■ Your objective ■
Once the pictures are set aside, print the records that follow exactly as written.
:: Study material
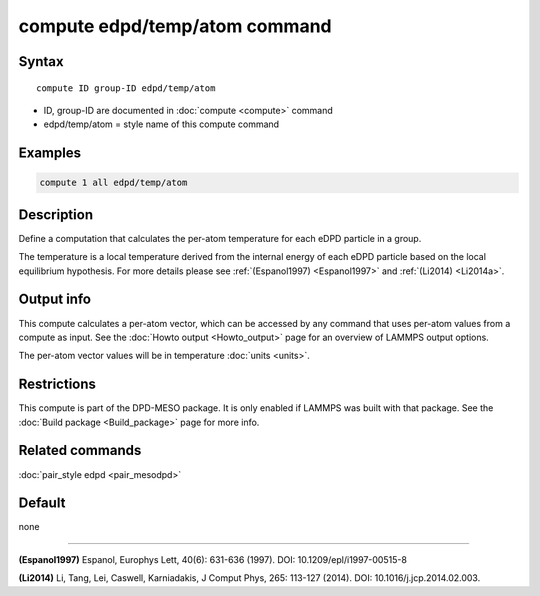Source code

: .. index:: compute edpd/temp/atom

compute edpd/temp/atom command
==============================

Syntax
""""""

.. parsed-literal::

   compute ID group-ID edpd/temp/atom

* ID, group-ID are documented in :doc:`compute <compute>` command
* edpd/temp/atom = style name of this compute command

Examples
""""""""

.. code-block:: LAMMPS

   compute 1 all edpd/temp/atom

Description
"""""""""""

Define a computation that calculates the per-atom temperature
for each eDPD particle in a group.

The temperature is a local temperature derived from the internal energy
of each eDPD particle based on the local equilibrium hypothesis.
For more details please see :ref:`(Espanol1997) <Espanol1997>` and
:ref:`(Li2014) <Li2014a>`.

Output info
"""""""""""

This compute calculates a per-atom vector, which can be accessed by
any command that uses per-atom values from a compute as input. See the
:doc:`Howto output <Howto_output>` page for an overview of LAMMPS
output options.

The per-atom vector values will be in temperature :doc:`units <units>`.

Restrictions
""""""""""""

This compute is part of the DPD-MESO package.  It is only enabled if
LAMMPS was built with that package.  See the :doc:`Build package <Build_package>` page for more info.

Related commands
""""""""""""""""

:doc:`pair_style edpd <pair_mesodpd>`

Default
"""""""

none

----------

.. _Espanol1997:

**(Espanol1997)** Espanol, Europhys Lett, 40(6): 631-636 (1997).  DOI:
10.1209/epl/i1997-00515-8

.. _Li2014a:

**(Li2014)** Li, Tang, Lei, Caswell, Karniadakis, J Comput Phys, 265:
113-127 (2014).  DOI: 10.1016/j.jcp.2014.02.003.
::::
■ Exercise solution ■
Source code

: .. index:: compute edpd/temp/atom

compute edpd/temp/atom command
==============================

Syntax
""""""

.. parsed-literal::

   compute ID group-ID edpd/temp/atom

* ID, group-ID are documented in :doc:`compute <compute>` command
* edpd/temp/atom = style name of this compute command

Examples
""""""""

.. code-block:: LAMMPS

   compute 1 all edpd/temp/atom

Description
"""""""""""

Define a computation that calculates the per-atom temperature
for each eDPD particle in a group.

The temperature is a local temperature derived from the internal energy
of each eDPD particle based on the local equilibrium hypothesis.
For more details please see :ref:`(Espanol1997) <Espanol1997>` and
:ref:`(Li2014) <Li2014a>`.

Output info
"""""""""""

This compute calculates a per-atom vector, which can be accessed by
any command that uses per-atom values from a compute as input. See the
:doc:`Howto output <Howto_output>` page for an overview of LAMMPS
output options.

The per-atom vector values will be in temperature :doc:`units <units>`.

Restrictions
""""""""""""

This compute is part of the DPD-MESO package.  It is only enabled if
LAMMPS was built with that package.  See the :doc:`Build package <Build_package>` page for more info.

Related commands
""""""""""""""""

:doc:`pair_style edpd <pair_mesodpd>`

Default
"""""""

none

----------

.. _Espanol1997:

**(Espanol1997)** Espanol, Europhys Lett, 40(6): 631-636 (1997).  DOI:
10.1209/epl/i1997-00515-8

.. _Li2014a:

**(Li2014)** Li, Tang, Lei, Caswell, Karniadakis, J Comput Phys, 265:
113-127 (2014).  DOI: 10.1016/j.jcp.2014.02.003.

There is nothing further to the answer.